The following script shows creating and searching with a BITSET index. Notice that BITSET cannot be unique, so first a primary-key index is created, and bit values are entered as hexadecimal literals for easier reading.

tarantool> my_space = box.schema.space.create('space_with_bitset')
tarantool> my_space:create_index('primary_index', {
         >   parts = {1, 'string'},
         >   unique = true,
         >   type = 'TREE'
         > })
tarantool> my_space:create_index('bitset_index', {
         >   parts = {2, 'unsigned'},
         >   unique = false,
         >   type = 'BITSET'
         > })
tarantool> my_space:insert{'Tuple with bit value = 01', 0x01}
tarantool> my_space:insert{'Tuple with bit value = 10', 0x02}
tarantool> my_space:insert{'Tuple with bit value = 11', 0x03}
tarantool> my_space.index.bitset_index:select(0x02, {
         >   iterator = box.index.EQ
         > })
---
- - ['Tuple with bit value = 10', 2]
...
tarantool> my_space.index.bitset_index:select(0x02, {
         >   iterator = box.index.BITS_ANY_SET
         > })
---
- - ['Tuple with bit value = 10', 2]
  - ['Tuple with bit value = 11', 3]
...
tarantool> my_space.index.bitset_index:select(0x02, {
         >   iterator = box.index.BITS_ALL_SET
         > })
---
- - ['Tuple with bit value = 10', 2]
  - ['Tuple with bit value = 11', 3]
...
tarantool> my_space.index.bitset_index:select(0x02, {
         >   iterator = box.index.BITS_ALL_NOT_SET
         > })
---
- - ['Tuple with bit value = 01', 1]
...

Example 2:

tarantool> box.schema.space.create('bitset_example')
tarantool> box.space.bitset_example:create_index('primary')
tarantool> box.space.bitset_example:create_index('bitset',{unique = false, type = 'BITSET', parts = {2,'unsigned'}})
tarantool> box.space.bitset_example:insert{1,1}
tarantool> box.space.bitset_example:insert{2,4}
tarantool> box.space.bitset_example:insert{3,7}
tarantool> box.space.bitset_example:insert{4,3}
tarantool> box.space.bitset_example.index.bitset:select(2, {iterator = 'BITS_ANY_SET'})

The result will be:

---
- - [3, 7]
  - [4, 3]
...

because (7 AND 2) is not equal to 0, and (3 AND 2) is not equal to 0.

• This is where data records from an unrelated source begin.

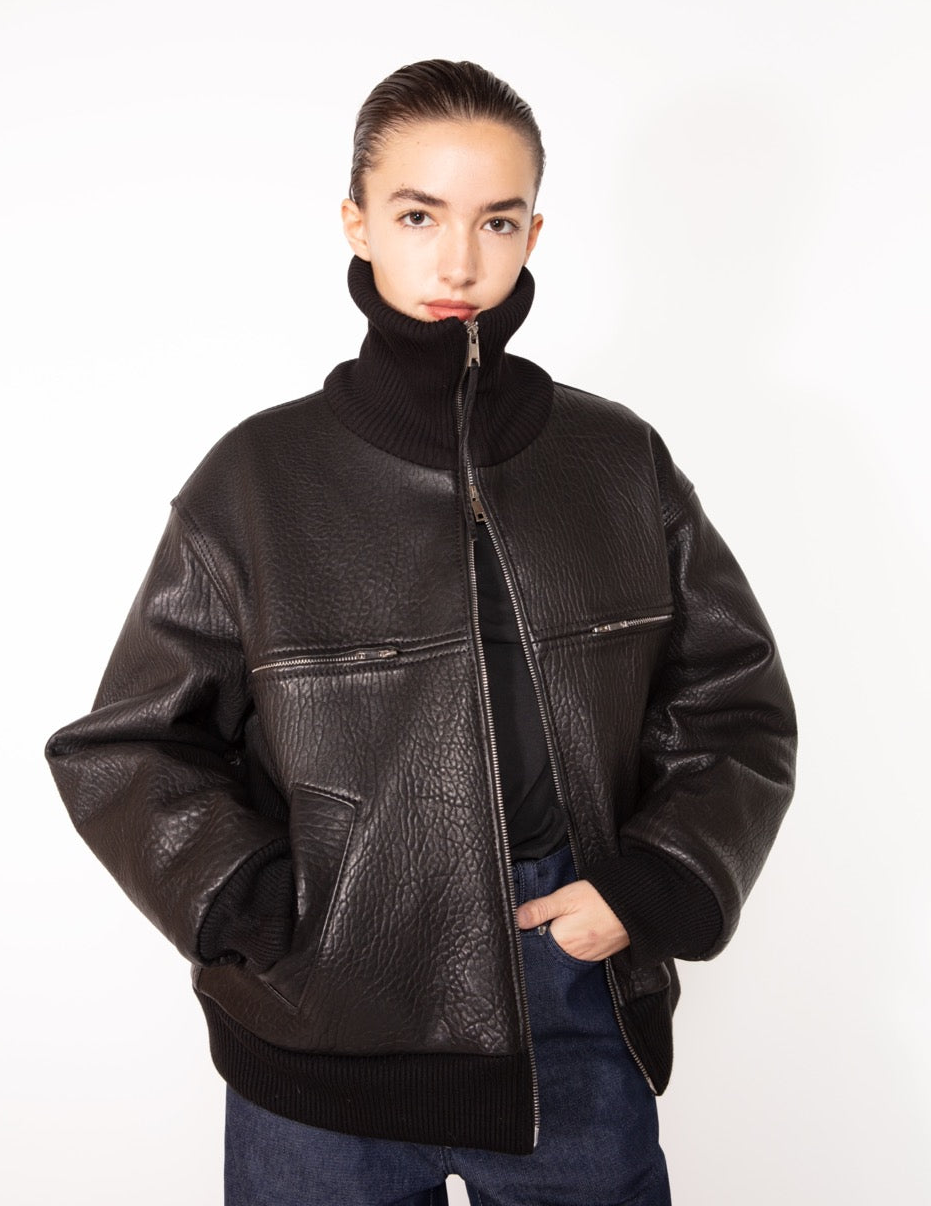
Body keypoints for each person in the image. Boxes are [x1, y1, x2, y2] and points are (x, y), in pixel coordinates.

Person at [46, 59, 797, 1206]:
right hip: (319, 1033)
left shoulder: (615, 459)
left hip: (566, 999)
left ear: (533, 232)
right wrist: (269, 908)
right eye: (417, 215)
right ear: (357, 223)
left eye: (495, 220)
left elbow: (734, 705)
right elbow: (127, 745)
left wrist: (650, 882)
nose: (458, 262)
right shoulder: (259, 477)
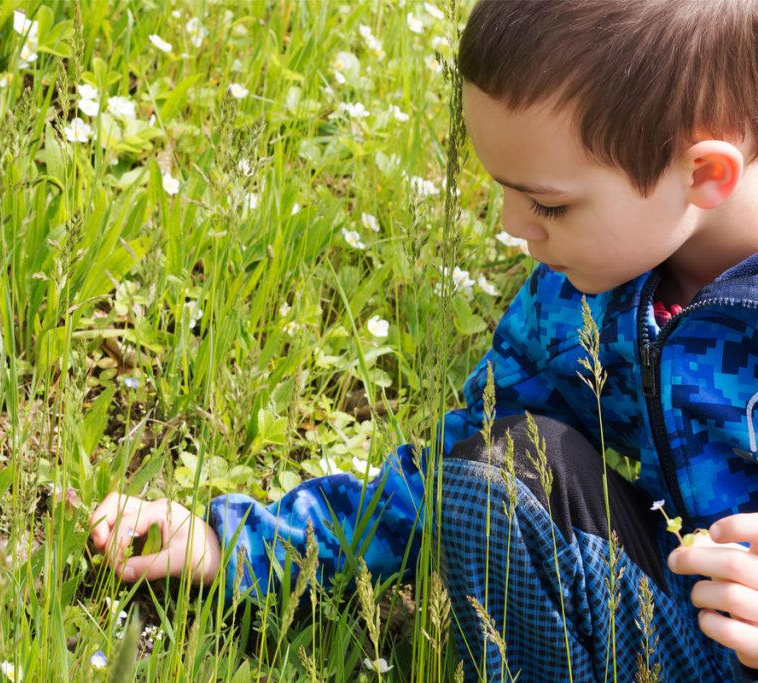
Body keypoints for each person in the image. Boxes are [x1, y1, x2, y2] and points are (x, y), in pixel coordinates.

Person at [89, 1, 758, 680]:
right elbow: (437, 482)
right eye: (505, 193)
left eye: (548, 204)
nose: (512, 225)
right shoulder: (576, 300)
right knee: (493, 473)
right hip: (659, 633)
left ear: (704, 174)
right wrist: (231, 544)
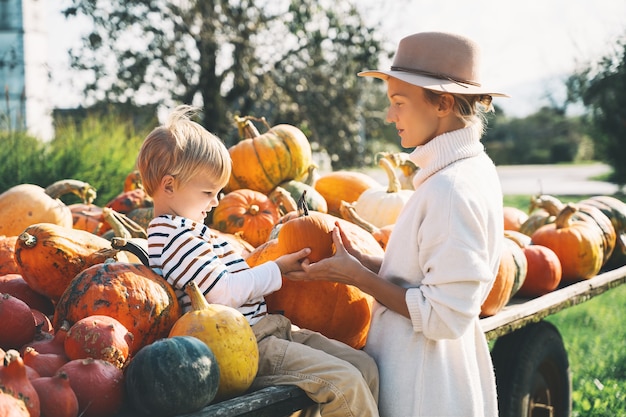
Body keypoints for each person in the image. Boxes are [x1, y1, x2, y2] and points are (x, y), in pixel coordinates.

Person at [284, 31, 507, 417]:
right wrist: (364, 262)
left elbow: (443, 317)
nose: (389, 116)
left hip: (426, 390)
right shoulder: (465, 172)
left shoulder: (450, 190)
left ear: (444, 104)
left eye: (398, 103)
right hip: (436, 377)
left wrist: (358, 278)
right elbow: (427, 278)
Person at [135, 105, 379, 417]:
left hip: (267, 329)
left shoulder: (187, 229)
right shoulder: (171, 238)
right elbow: (221, 294)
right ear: (169, 186)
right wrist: (276, 269)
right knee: (344, 382)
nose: (217, 201)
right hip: (242, 346)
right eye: (209, 191)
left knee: (364, 365)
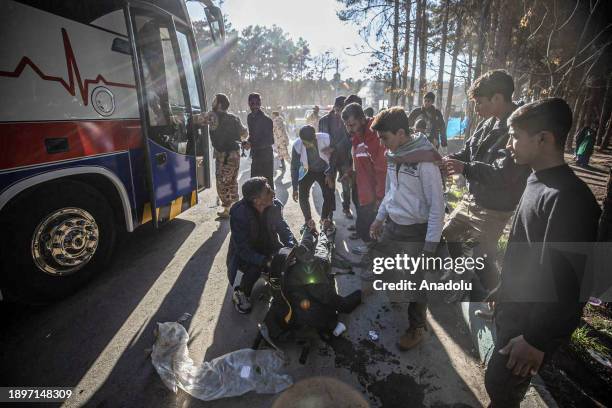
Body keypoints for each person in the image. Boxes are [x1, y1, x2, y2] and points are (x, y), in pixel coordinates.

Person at [485, 98, 601, 407]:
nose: (510, 144)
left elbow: (571, 285)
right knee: (497, 385)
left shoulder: (571, 199)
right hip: (514, 313)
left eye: (515, 135)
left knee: (502, 391)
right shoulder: (536, 179)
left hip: (529, 329)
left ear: (543, 138)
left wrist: (537, 339)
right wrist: (503, 288)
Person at [442, 70, 530, 300]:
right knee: (449, 231)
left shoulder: (517, 130)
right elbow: (467, 151)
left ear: (498, 99)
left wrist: (466, 169)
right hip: (473, 198)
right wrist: (449, 160)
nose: (476, 108)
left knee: (481, 259)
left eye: (480, 102)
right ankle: (459, 273)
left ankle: (489, 301)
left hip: (494, 207)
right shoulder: (487, 123)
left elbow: (503, 175)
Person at [369, 107, 445, 350]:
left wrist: (430, 246)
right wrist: (379, 218)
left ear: (401, 133)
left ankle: (417, 328)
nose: (382, 144)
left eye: (385, 138)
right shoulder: (396, 156)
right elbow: (392, 192)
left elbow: (436, 206)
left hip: (415, 231)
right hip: (394, 225)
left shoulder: (425, 162)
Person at [227, 177, 296, 314]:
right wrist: (265, 261)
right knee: (255, 267)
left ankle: (269, 273)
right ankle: (240, 293)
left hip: (269, 246)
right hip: (246, 255)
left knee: (290, 259)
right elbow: (243, 250)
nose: (273, 192)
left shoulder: (274, 205)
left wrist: (291, 246)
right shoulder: (239, 214)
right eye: (268, 191)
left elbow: (283, 228)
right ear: (257, 200)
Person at [341, 103, 387, 254]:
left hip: (375, 194)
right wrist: (350, 173)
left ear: (362, 119)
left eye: (352, 125)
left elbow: (381, 169)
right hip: (363, 191)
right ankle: (370, 252)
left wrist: (380, 197)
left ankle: (374, 261)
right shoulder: (357, 136)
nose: (349, 130)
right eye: (347, 126)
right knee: (364, 227)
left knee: (372, 229)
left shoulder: (374, 136)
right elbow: (361, 161)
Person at [199, 94, 248, 218]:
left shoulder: (212, 116)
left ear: (219, 104)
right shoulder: (234, 118)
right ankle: (234, 207)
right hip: (235, 154)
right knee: (232, 180)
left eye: (215, 100)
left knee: (222, 182)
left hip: (224, 156)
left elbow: (197, 119)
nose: (213, 102)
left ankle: (228, 209)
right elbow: (244, 133)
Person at [291, 126, 335, 229]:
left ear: (315, 138)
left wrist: (330, 173)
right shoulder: (297, 145)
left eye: (308, 143)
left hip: (324, 170)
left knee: (329, 193)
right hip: (307, 171)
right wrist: (294, 187)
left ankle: (324, 218)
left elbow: (335, 157)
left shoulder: (326, 139)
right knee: (302, 196)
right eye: (304, 143)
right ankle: (308, 220)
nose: (306, 146)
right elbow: (294, 167)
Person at [319, 96, 354, 219]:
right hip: (329, 159)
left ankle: (346, 208)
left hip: (345, 157)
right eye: (339, 109)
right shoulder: (323, 120)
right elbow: (321, 139)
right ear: (334, 107)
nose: (340, 112)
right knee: (329, 186)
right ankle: (329, 212)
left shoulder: (349, 120)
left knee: (346, 185)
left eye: (343, 110)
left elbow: (349, 139)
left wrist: (334, 147)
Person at [246, 93, 275, 189]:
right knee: (254, 184)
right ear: (249, 104)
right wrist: (247, 141)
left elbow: (270, 141)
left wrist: (252, 144)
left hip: (266, 157)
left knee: (267, 183)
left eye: (256, 103)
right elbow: (251, 135)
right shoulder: (249, 117)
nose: (254, 106)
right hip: (255, 155)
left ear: (260, 103)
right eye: (252, 103)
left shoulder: (267, 120)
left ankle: (271, 203)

Additionally, there exist index iterator operations. They can only be used with code in Lua and C/C++. Index iterators are for traversing indexes one key at a time, taking advantage of features that are specific to an index type. For example, they can be used for evaluating Boolean expressions when traversing BITSET indexes, or for going in descending order when traversing TREE indexes.